Ritter credits Gier with helping students develop their design ideas for their robots and in strengthening their critical thinking skills. Gier feels that as a mentor, his greatest contribution to his robotics teams is to teach them project management and problem solving skills similar to those he employs in the workplace.

“Most of the kids don’t come in with mechanical skills but they have great ideas and don’t know how to get started,” Gier said. “That’s where quickly moving from an idea to something that physically works is so important. They have great ideas but they don’t know how to take that first step to make a physical product. Once you start to visualize it is where the kids start to take off.”

Gier frequently comes to robotics practices after putting in 12-hour days at work. He typically volunteers four hours a week during the year and up to 20 hours a week during the six-week period when the two teams of around 30 kids each build their robots.

Ritter said that the students seem to enjoy working with Gier just as much as he enjoys helping them.

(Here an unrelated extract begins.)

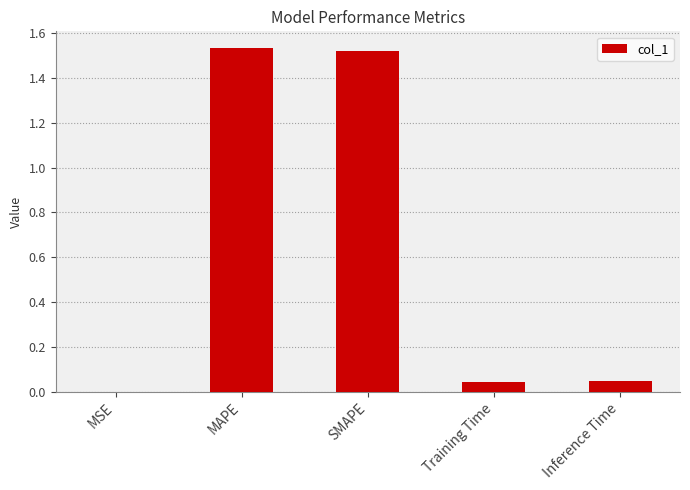

What is the sum of all values?

3.1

“He encourages and challenges them and is very patient and caring,” Ritter said. “The kids like him and they listen to him and value his judgment and instruction a great deal.”

One of the things that Gier has taught his robotics students is how to communicate well in order to be successful as a team. He always has them begin and end each practice with a five-minute meeting to formulate a plan and evaluate their work. It’s a skill that Gier feels will follow his students well into their futures.

“To be effective, you have to be able to communicate well,” Gier said. “When these kids go off to college after high school, if they bring that communication skill with them, they will have a leg up.”